Modern book publishing offers authors more opportunities and a wider array of options than ever before. Innovations such as e-book publishing and POD (print-on-demand) services have allowed authors who are unable to interest a traditional publishing house in their book idea to pursue publication on their own, using either a Web-based publishing platform or a custom printing service. Traditional and self-publishing each offer specific advantages that authors should weigh to determine which arrangement would work better for them, based on their individual needs, goals, circumstances, and skills.
Advantages of Traditional Publishing
1. Compensation: According to WritersServices.com, traditional publishing houses typically pay their writers an advance on the royalties they expect a title to earn, followed by the balance in actual royalties based on sales. Royalties can range anywhere from about 7.5% to about 15% or higher and are usually set by the publisher. Many writers prefer receiving this lump sum up front and consider it one strong advantage of traditional publishing companies.
2. Editing Services: When a publisher accepts a book manuscript for publication, its in-house editor completes a thorough edit, which relieves the author of the expense and/or responsibility of handling this crucial aspect of the publishing process. Most publishers require their editors to hold at least a Bachelor’s degree, and preferably one in a related field, such as English or Journalism, ensuring competent editing.

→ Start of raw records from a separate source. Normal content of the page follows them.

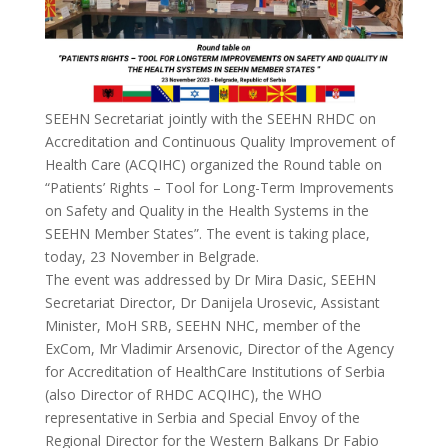
SEEHN Secretariat jointly with the SEEHN RHDC on
Accreditation and Continuous Quality Improvement of
Health Care (ACQIHC) organized the Round table on
“Patients’ Rights – Tool for Long-Term Improvements
on Safety and Quality in the Health Systems in the
SEEHN Member States”. The event is taking place,
today, 23 November in Belgrade.
The event was addressed by Dr Mira Dasic, SEEHN
Secretariat Director, Dr Danijela Urosevic, Assistant
Minister, MoH SRB, SEEHN NHC, member of the
ExCom, Mr Vladimir Arsenovic, Director of the Agency
for Accreditation of HealthCare Institutions of Serbia
(also Director of RHDC ACQIHC), the WHO
representative in Serbia and Special Envoy of the
Regional Director for the Western Balkans Dr Fabio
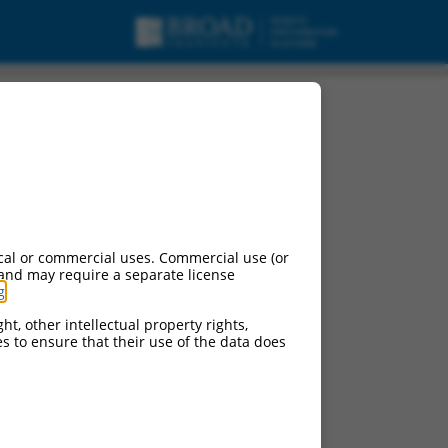
 X2, mRNA.
cal or commercial uses. Commercial use (or
 and may require a separate license
g
.
ht, other intellectual property rights,
ces to ensure that their use of the data does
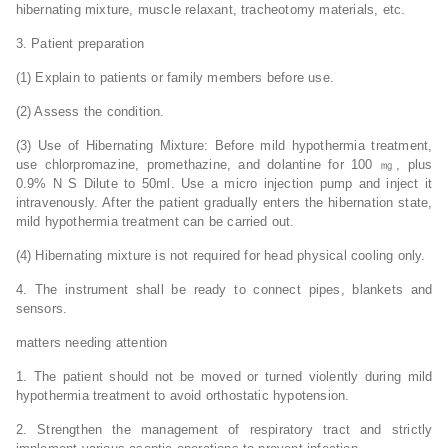
hibernating mixture, muscle relaxant, tracheotomy materials, etc.
3. Patient preparation
(1) Explain to patients or family members before use.
(2) Assess the condition.
(3) Use of Hibernating Mixture: Before mild hypothermia treatment,
use chlorpromazine, promethazine, and dolantine for 100 ㎎, plus
0.9% N S Dilute to 50ml. Use a micro injection pump and inject it
intravenously. After the patient gradually enters the hibernation state,
mild hypothermia treatment can be carried out.
(4) Hibernating mixture is not required for head physical cooling only.
4. The instrument shall be ready to connect pipes, blankets and
sensors.
matters needing attention
1. The patient should not be moved or turned violently during mild
hypothermia treatment to avoid orthostatic hypotension.
2. Strengthen the management of respiratory tract and strictly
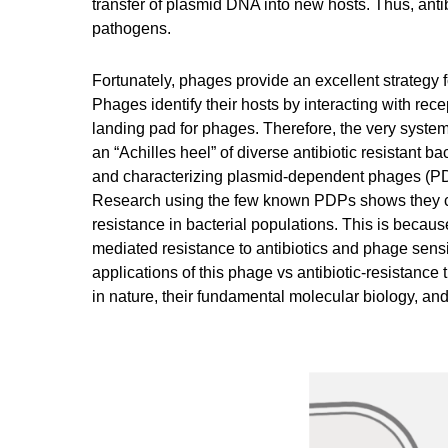
transfer of plasmid DNA into new hosts. Thus, antib
pathogens.
Fortunately, phages provide an excellent strategy f
Phages identify their hosts by interacting with rece
landing pad for phages. Therefore, the very system
an “Achilles heel” of diverse antibiotic resistant 
and characterizing plasmid-dependent phages (PDPs
Research using the few known PDPs shows they can
resistance in bacterial populations. This is beca
mediated resistance to antibiotics and phage sensiti
applications of this phage vs antibiotic-resistan
in nature, their fundamental molecular biology, an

3. Publishing and Printing Costs: Traditional publishers cover all printing and publishing costs and assume all the risks of publication, which can prove a significant advantage to an author, since costs can range in the thousands of dollars, according to professional writer/editor Lillie Ammann’s Self-Publishing Primer.
4. Publisher-Initiated Marketing: Traditional publishing houses generally handle book marketing, though most expect their authors’ cooperation in publicizing, promoting, and marketing their titles.
5. Perception/Legitimacy: Many people perceive traditional publishing to be more legitimate than self-publishing. They often assign greater credibility to titles released by a major publishing house than they do to those published by an unknown or less well-known author. This is partly due to the poorly edited books many self-published authors release on a regular basis.
Advantages of Self-Publishing
1. Publication Speed: Self-published books can be brought to market in several months or less, whereas print books can take as long as two years to reach their market. E-books are fastest of all, with the complete process sometimes taking as little as a few weeks. The Internet has significantly sped up the book-publishing process.
2. Author Control: With electronic self-publishing, authors retain complete control of the planning, editing, publishing, and marketing process. Book format, cover design, and other such critical decisions are made entirely by the author. POD publishing, however, typically offers less control.
3. Retention of Rights: All rights to truly self-published books belong to the author, which means the author can do whatever s/he desires with the book at any time, rather than having to work within the constraints set by a publishing house. With POD publishers, author rights can be somewhat limited.
4. Online Marketing: In late 2010, Cisco Systems predicted that the number of Internet users would rise to 25 billion by 2025 and will by then have produced $3 trillion in revenue. With growth like that, book marketing will become easier than ever before. The above report also considered the Internet to still be in its youth – or even its infancy – since almost five billion people have never “surfed” the Web and fewer than one-fifth use the Internet regularly, creating a huge amount of untapped marketing potential.
5. Virtually No Excess Inventory: Today’s popular POD custom printing service option allows independent authors to print books as needed rather than creating large press runs that could potentially leave them with stacks of unsold books. Printing books individually, when ordered, also prevents authors from having to ship and store large numbers of books.